Records supplied START

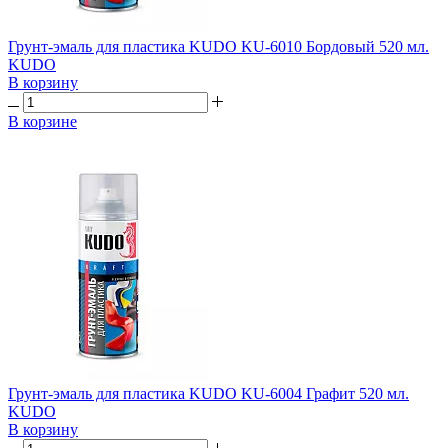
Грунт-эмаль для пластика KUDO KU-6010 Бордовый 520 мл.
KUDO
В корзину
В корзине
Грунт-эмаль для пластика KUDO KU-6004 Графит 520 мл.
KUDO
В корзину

Records supplied END
Records supplied START

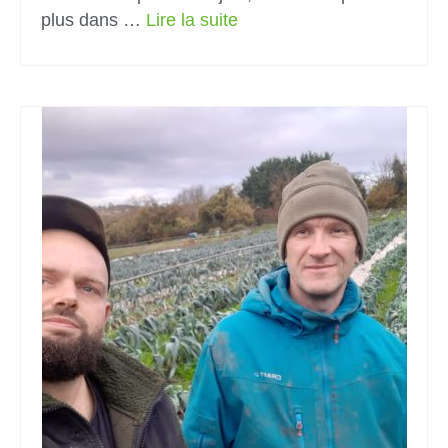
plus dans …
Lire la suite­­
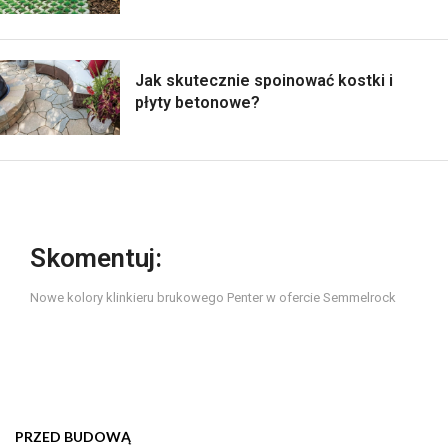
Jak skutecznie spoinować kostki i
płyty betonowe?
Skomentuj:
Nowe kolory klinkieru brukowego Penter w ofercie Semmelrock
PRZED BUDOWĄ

Records supplied END

Out of the records above, set down only the lines from the one that contains "plus dans …" through the one that contains "PRZED BUDOWĄ", unchanged and without the pictures.

▸ Exercise answer
plus dans …
Lire la suite­­
Jak skutecznie spoinować kostki i
płyty betonowe?
Skomentuj:
Nowe kolory klinkieru brukowego Penter w ofercie Semmelrock
PRZED BUDOWĄ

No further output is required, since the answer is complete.